A couple years before my freshman year at Pomona College, David Foster Wallace moved to Claremont, California to teach creative writing to undergrads. Now, four months after I graduated, he’s gone. That I got to be his student during that brief period was an incredible gift.
Dave was hilarious and brilliant and all that, but he was, above all, kind and decent and modest. He insisted we call him "Dave" because he said he felt like a fraud going by "Professor." When my boyfriend asked him for help getting an internship, Dave gave him some contacts to write to. "By the way," Dave told my boyfriend, as if explaining himself, "my writer-name is David Foster Wallace." Was he kidding? Did he really think that we didn’t know who he was? As his students, we were obsessed with him. He taught only twelve of us each semester, and half that many would line up each week for his office hours. We wanted to talk to him about what we were planning on writing, what we’d already written, whether it was okay that we weren’t going to be i-bankers or consultants or law students. “You’re really in a pickle,” he’d say to me, always sincere and compassionate.

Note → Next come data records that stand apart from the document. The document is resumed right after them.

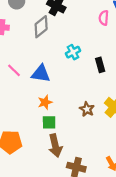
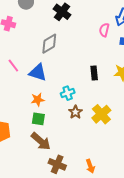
gray diamond: (41, 27) -> (49, 44), moved
cyan cross: (73, 52) -> (68, 93), moved
brown arrow: (55, 146) -> (41, 141), turned -45

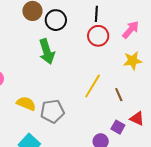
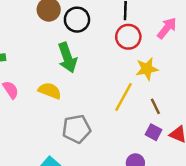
yellow star: (133, 61) -> (147, 69), moved
yellow semicircle: (26, 104) -> (50, 91), moved
purple square: (118, 127) -> (153, 132), moved

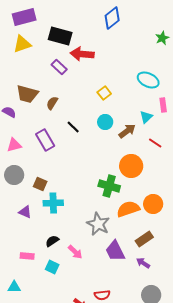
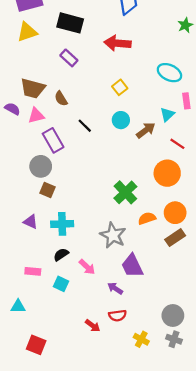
red arrow: (82, 54) -> (117, 43), moved
brown semicircle: (52, 103) -> (61, 99), turned -64
pink triangle: (14, 145) -> (36, 116), moved
orange circle: (131, 166) -> (167, 173), moved
gray circle: (14, 175) -> (41, 166), moved
green cross: (109, 186) -> (125, 192), turned 30
cyan cross: (53, 203) -> (62, 224), moved
orange semicircle: (128, 209) -> (147, 218), size x0.7
brown rectangle: (144, 239) -> (175, 238), moved
purple arrow: (143, 263) -> (115, 288), moved

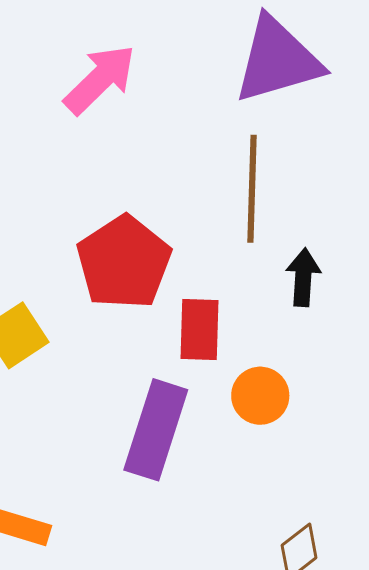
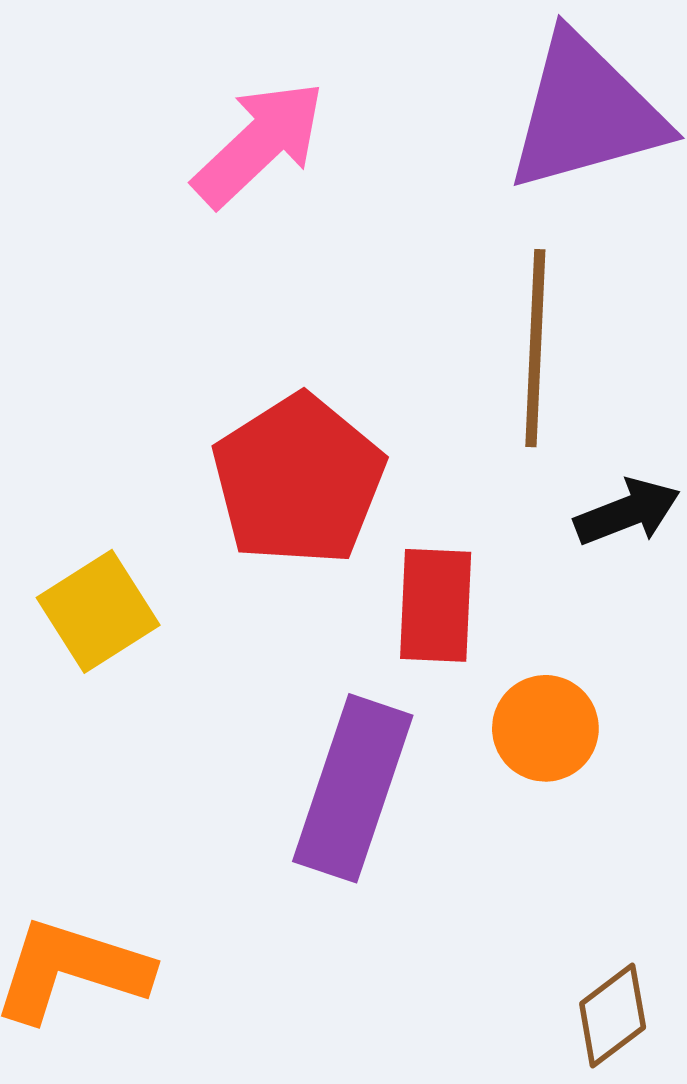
black arrow: (303, 277) -> (627, 512), turned 64

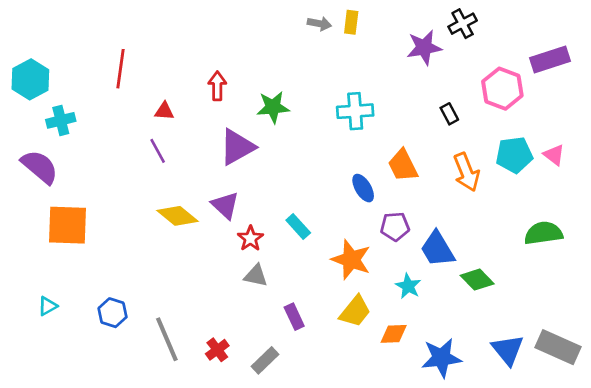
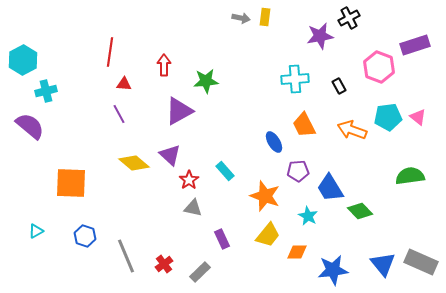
red line: (120, 69) -> (110, 52), moved
cyan cross: (355, 111) -> (295, 79), moved
orange arrow: (467, 172) -> (352, 130), turned 132
orange square: (67, 225) -> (71, 183), moved

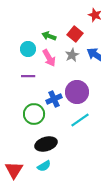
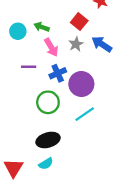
green arrow: (49, 36) -> (42, 27), moved
cyan circle: (28, 49) -> (18, 31), moved
blue cross: (54, 99) -> (58, 73), moved
green circle: (34, 114) -> (48, 102), moved

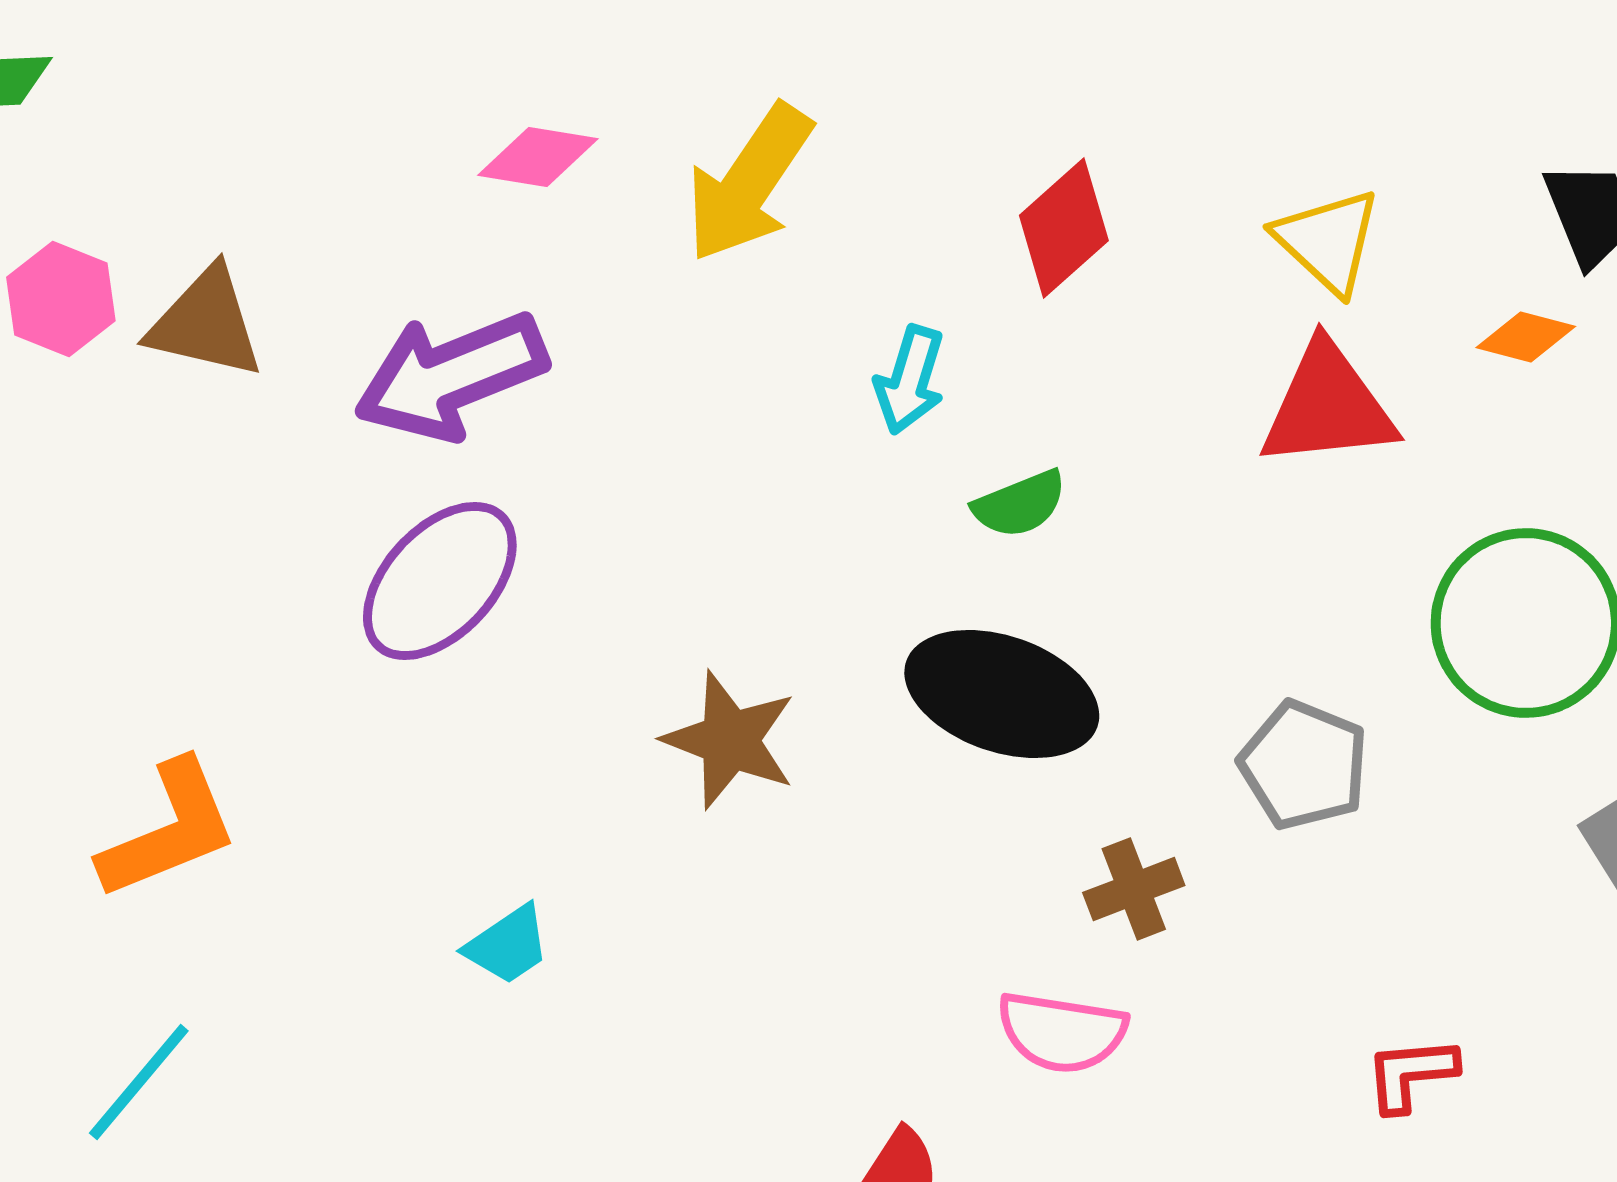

Dave spent the kind of time and care reading undergraduate work that, if you’re familiar at all with "David Foster Wallace, The Writer," might seem like a waste. Take, for instance, the first story I ever wrote: it was six pages long and didn’t make a lick of sense. He wrote a six-page letter of response, which he then edited, annotated, and appended ridiculous-looking smiley-faces to (as he’d do for the next seven pieces I turned in, over the course of three years and three workshops). I know I’m not the only one of his students who saved every draft he wrote on, every letter of response from him, every grammar worksheet that he made us complete.
At the end of our last workshop, on the last day of classes of senior year, Dave told us that he felt privileged to have taught us. He started to choke up, and we all chuckled; we thought that, in the usual "Dave" fashion, he was making fun of himself for getting sentimental. But the thing was, he wasn’t kidding around, and as soon as we realized that, our faces turned to shock. Dave went on, telling us how much he was going to miss us, and crying.
I was sure that we’d always be in touch—whether I’d be frantically emailing him for help with a "major life decision" or sharing with him whatever it was I went on to do. Never could I have understood how much I would have to miss him. The years that I got to share with him: those were truly a privilege.









Julia. this is such a beautiful blog post. i’m so glad you shared how you felt about dave.
very well written too! all those grammer lessons paid off.
Julia–I am so sorry you lost such a dear and precious friend who obviously made such a strong impression on you and your incredible ability to write. He must have loved teaching you and the very best way to honor “Dave’s” work is to continue to write and share with the world all that you do so well which is a reflection of the wonderful dedication he had as your teacher.
This is hard to read. I saw elsewhere that DFW became somewhat obsessed with the newfangled phenom of emoticons, and it looks like that appeared in your marked up papers!
Julia, your description of his tribute to your class on the last day, and his emotional outpouring, is beautiful and painful at the same time. It shows his commitment to non-glamorous acts of kindness and commitment to others, though also perhaps an emotional fragility that is precarious.
From DFW’s Kenyon speech it appears decency and kindness were part of his resistance, an act of will against the mind’s capacity for darkness and shittiness. They were also probably a non-theorized part of who he just was.
DFW’s father’s quotes in the NYT obituary show he was suffering greatly in recent months. May he rest in peace.
Thank you, Julia, for sharing your thoughts and some of your many memories of Dave at a time when your grief over his loss is still so fresh. I feel honored to have known DFW as ‘Dave’ through you and Andrew and your stories of life with him on campus. What a wonderful privilege to have had him in your lives. What a wonderful legacy to his teaching the two of you will always be. I continue to hold you as his much loved students, Dave and his family in my thoughts and prayers.